The dream of the vineyard owners in Yatir Forest, Israel’s largest planted forest, was epitomized by winegrower Ya’acov Ben Dor. The resulting joint venture between the growers of Yatir Forest and Carmel Winery resulted in the creation of the state-of-the-art Yatir Winery at Tel Arad, in the northeast Negev. Their precious vineyards in Yatir Forest, in the southern Judean Hills, are at up to 900 meters altitude. The winery is managed by Ben Dor, and the winemaker is Australian trained Eran Goldwasser.
Chateau Golan is an impressive looking winery, built with aesthetics in mind, on the southern Golan Heights. Businessman Shuki Shai combined with local grower Yitzhak Ribak, to build a mini cathedral to wine. The impressive looking wine cellar, complete with large pillars and the occasional art exhibitions, make a statement that wine is an art form. A series of innovative wines are made by Californian trained winemaker, Uri Hetz.
Genuine estate winery
Clos de Gat was the dream of Eyal Rotem. He built a winery in a stone building used by Yitzhak Rabin during the 1948 War of Independence. The winery is a genuine estate winery – the vineyards literally surround the winery. The name is a play on words. A ‘gat’ is an ancient wine press and sure enough, one can be found in the vineyards. Eyal Rotem studied winemaking in Australia.
Then there are the small boutique wineries. The really small ones are called ‘garagistes’. Some of the best of these are Pelter on the Golan Heights, Vitkin in the Sharon Plain, Chillag near Tel Aviv and Sea Horse in the Judean Hills.
The best boutique wineries have all made wine to excel internationally. Castel was selected as one of the best wineries in the world in a book by France’s two most famous wine journalists and became the first Israeli winery to score 90+ points in the famous Wine Spectator magazine. A Margalit wine scored a 92 on a visit by a Wine Spectator journalist to Israel and Yatir has scored over 90 points no less than five times in recent tastings in the United States. The 90 point barrier has been a big hurdle for Israeli wineries in the United States, so the success of Castel, Margalit and Yatir should not be underestimated.

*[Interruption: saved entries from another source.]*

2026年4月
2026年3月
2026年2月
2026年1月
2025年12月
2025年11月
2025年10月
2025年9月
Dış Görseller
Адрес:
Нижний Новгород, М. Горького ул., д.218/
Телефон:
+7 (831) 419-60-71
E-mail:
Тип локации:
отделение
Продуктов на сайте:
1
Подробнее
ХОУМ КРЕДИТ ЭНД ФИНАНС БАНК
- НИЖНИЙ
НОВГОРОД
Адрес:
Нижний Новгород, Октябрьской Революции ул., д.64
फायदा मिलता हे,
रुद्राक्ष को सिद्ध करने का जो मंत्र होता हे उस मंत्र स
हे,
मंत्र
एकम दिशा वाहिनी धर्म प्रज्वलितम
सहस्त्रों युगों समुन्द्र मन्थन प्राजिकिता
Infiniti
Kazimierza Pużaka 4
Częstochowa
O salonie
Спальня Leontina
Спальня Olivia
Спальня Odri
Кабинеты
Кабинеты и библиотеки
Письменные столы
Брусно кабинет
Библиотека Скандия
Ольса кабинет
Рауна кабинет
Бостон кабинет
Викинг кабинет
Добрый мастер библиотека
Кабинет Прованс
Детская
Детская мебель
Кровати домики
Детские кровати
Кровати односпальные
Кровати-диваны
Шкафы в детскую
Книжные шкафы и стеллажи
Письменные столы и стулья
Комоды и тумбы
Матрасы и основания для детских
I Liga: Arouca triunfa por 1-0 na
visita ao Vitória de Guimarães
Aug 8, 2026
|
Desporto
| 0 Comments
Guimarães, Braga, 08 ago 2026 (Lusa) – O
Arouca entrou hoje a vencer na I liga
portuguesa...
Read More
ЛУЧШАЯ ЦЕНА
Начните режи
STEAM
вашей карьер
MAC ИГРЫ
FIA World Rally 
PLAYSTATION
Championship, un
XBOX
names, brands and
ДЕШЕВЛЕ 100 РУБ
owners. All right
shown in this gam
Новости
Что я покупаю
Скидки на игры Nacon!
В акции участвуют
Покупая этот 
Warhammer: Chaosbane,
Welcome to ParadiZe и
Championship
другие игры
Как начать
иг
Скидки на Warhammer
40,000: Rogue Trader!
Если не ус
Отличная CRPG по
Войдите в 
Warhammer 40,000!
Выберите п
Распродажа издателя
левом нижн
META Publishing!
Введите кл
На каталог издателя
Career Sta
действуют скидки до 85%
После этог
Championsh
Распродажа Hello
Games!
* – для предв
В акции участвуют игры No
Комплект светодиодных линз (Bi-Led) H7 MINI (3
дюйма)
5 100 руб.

Another guide of the quality of Israeli boutique wineries is their success in international competitions. Here also Israeli wines have excelled. Both Yatir & Saslove wines have both won gold medals in the prestigious Challenge International du Vin competition in Bordeaux and Clos de Gat has won gold medals and trophies in the Decanter World Wine Awards. There are too many competitions, many of which do not have great value, but a gold medal at the major ones still counts for something.
There are boutique wineries covering every region in Israel, producing wines in every style. For those seeking more information about Israel’s smaller wineries, there are three books in English, which are recommended. ‘The Wine Route of Israel’, published by Cordinata, gives details of the wineries with helpful maps. ‘Rogov’s Guide To Israeli Wines’ (Toby Press) gives listings and scores of Israeli wines tasted by wine critic Daniel Rogov in the last year. ‘The Bible of Israeli Wine’ by Michael Ben Joseph (Modan) is more focused on the background and story of Israeli wine.
There is a new trend in Israel – wine tourism! Both Israelis & foreign tourists have discovered wine tours. It is possible to really get to know Israel through the spectrum of its wine industry by visiting the wineries and vineyards and of course tasting the wines from different regions.
Adam Montefiore works for Carmel Winery and regularly writes about wine both for Israeli and international publications.